## Your objective
Find and copy the lines in the records beneath this task that contain the word "Example".

## Records supplied
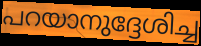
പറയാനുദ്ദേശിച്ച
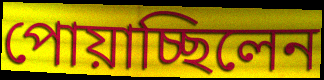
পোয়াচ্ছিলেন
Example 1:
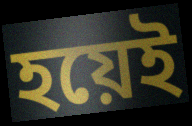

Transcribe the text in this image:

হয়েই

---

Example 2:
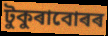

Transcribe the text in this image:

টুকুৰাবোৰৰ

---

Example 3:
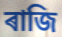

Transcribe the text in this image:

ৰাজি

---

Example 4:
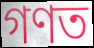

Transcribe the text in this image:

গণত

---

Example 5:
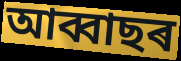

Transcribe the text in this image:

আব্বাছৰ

## Response to this task
Example 1:
Example 2:
Example 3:
Example 4:
Example 5:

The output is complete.